What are the purposes of doing a physical inventory?

Those that still do the practice believe it provides assurance of the recorded assets. Some believe that it makes sure that the items' count is correct. Others do it only because the financial auditors require it.

If the inventory count is incorrect, there's only three main reasons:

  • the physical inventory count was inaccurate (and this happens)
  • the process of executing inventory transactions has problems, like timeliness, accuracy of receipts/sales/usage, unit of measure confusion, accounting for waste and other normal losses, etc.
  • intentional shrinkage (theft).
Implementing a physical inventory doesn't fix any of those problems. Therefore, within a few hours or a day, the inventory count is incorrect again. Small inaccuracies build up over time and quantity of transactions till the percentage of error looks tremendous. For example, suppose I use 100,000 widgets over 1,000 transactions, and my usage is incorrect by 1%. If I take a count around transaction #900, the system record would show I should have 10,000 widgets left. In reality, I'll have anywhere from 9,100 to 10,900--an error rate of 9% and well outside acceptable physical count limits.

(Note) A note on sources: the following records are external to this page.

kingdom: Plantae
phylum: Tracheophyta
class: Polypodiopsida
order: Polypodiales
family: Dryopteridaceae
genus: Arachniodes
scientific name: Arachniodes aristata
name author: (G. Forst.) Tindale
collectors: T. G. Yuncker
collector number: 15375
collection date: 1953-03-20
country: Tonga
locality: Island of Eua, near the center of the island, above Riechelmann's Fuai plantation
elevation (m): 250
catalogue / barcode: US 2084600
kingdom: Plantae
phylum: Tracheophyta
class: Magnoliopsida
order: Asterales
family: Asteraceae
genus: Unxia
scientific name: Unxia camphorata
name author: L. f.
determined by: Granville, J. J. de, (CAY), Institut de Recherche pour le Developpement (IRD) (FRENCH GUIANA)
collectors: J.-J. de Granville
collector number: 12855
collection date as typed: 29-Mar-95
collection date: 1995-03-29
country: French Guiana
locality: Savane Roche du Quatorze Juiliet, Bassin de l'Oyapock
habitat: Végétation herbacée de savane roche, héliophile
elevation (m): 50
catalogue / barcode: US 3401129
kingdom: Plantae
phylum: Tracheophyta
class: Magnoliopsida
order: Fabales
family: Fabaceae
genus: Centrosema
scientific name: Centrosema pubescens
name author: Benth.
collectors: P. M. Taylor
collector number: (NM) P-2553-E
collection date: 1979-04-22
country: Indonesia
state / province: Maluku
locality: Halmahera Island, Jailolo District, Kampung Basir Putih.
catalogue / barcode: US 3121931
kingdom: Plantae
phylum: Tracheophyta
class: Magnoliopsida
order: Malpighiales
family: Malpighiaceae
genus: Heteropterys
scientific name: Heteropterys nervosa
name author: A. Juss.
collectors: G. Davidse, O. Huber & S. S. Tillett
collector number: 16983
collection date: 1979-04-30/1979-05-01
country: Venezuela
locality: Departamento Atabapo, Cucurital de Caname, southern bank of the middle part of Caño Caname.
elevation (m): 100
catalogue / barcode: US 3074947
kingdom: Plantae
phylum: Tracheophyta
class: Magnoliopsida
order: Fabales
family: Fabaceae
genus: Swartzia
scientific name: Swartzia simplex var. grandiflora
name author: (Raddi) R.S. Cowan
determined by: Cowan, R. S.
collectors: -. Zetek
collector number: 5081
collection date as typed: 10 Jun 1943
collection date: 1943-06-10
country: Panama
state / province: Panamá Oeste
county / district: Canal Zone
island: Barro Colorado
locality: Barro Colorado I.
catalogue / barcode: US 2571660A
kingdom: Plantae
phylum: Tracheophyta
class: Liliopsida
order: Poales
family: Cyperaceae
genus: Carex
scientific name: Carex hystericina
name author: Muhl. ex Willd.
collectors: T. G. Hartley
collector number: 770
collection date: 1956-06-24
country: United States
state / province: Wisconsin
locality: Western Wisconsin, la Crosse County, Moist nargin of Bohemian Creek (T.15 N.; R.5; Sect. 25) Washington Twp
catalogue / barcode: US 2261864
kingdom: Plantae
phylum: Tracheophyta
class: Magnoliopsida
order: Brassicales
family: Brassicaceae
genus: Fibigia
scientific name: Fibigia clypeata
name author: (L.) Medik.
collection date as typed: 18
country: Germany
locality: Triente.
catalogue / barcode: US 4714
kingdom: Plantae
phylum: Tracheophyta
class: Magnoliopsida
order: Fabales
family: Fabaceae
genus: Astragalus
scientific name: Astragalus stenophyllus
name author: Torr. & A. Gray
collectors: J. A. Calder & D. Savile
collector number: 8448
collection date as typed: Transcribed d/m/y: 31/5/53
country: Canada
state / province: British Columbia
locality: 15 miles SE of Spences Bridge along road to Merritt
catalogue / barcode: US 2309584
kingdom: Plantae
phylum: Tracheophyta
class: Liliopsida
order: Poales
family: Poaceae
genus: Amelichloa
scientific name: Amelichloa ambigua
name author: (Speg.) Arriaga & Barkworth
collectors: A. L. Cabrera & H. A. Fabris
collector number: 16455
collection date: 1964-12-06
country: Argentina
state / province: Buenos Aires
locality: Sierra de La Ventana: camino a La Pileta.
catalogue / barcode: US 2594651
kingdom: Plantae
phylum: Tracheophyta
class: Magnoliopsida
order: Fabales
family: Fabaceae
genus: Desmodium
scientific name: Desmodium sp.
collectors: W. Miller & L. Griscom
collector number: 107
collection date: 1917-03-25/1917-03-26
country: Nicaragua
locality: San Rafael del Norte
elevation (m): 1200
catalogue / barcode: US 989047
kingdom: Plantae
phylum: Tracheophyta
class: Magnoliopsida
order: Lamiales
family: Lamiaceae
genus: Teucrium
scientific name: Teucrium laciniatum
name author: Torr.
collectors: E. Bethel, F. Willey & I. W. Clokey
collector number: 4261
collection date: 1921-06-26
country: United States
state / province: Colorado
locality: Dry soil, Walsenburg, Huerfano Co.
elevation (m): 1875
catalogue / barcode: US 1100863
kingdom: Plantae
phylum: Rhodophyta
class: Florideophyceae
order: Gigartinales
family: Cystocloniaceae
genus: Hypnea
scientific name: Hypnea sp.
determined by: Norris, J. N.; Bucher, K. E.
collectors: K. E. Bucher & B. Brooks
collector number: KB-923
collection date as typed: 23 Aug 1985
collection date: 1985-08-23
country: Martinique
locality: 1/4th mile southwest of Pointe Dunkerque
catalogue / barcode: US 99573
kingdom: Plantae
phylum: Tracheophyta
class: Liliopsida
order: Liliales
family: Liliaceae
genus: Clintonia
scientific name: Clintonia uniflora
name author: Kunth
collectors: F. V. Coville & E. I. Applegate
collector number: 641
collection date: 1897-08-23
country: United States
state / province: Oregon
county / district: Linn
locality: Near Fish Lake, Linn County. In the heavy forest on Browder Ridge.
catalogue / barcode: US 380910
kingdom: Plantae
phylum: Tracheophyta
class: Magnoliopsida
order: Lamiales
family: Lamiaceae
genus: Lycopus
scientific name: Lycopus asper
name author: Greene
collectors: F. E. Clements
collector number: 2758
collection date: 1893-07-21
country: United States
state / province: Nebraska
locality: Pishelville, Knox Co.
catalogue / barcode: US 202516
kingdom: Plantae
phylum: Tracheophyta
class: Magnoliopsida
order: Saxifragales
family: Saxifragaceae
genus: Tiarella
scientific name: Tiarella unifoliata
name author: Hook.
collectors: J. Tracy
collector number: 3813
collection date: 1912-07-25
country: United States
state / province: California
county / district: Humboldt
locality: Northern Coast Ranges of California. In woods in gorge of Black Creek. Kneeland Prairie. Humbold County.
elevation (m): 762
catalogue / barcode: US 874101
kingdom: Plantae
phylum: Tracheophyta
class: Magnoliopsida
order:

Financial auditors need reassurance that the overall inventory dollars are correct. QA professionals have, for almost 100 years, shown that random sampling is a good test of a hypothesis that the product lot meets the specifications. It would be very easy to set up a random sample of items to count, check their aggregate costs against the recorded values and determine if the hypothesis stands that the dollars are accurate within the bounds of confidence limits. If the sample is accurate, then the processes and security is in good shape to state that the balance sheet record of inventory assets is accurate. Auditors must realize that 100% confidence is impossible. With a random sample, the risk of saying it's good (and it's really bad) is a factor in determining the sampling plan, and this can be minimized.

If management is not doing it's job by improving the inventory transaction processes, a physical inventory doesn't solve the problem or do any more to encourage the right behavior then a random sample. The subtle punishment in a random sample is a complete count, if too many items deviate from their accepted counts. If the system is tough shape, then the organization will be forced to count the whole mess--and be shut down longer while this occurs. A properly done sampling plan is nearly impossible to "game" and not find problems if rampant problems exist.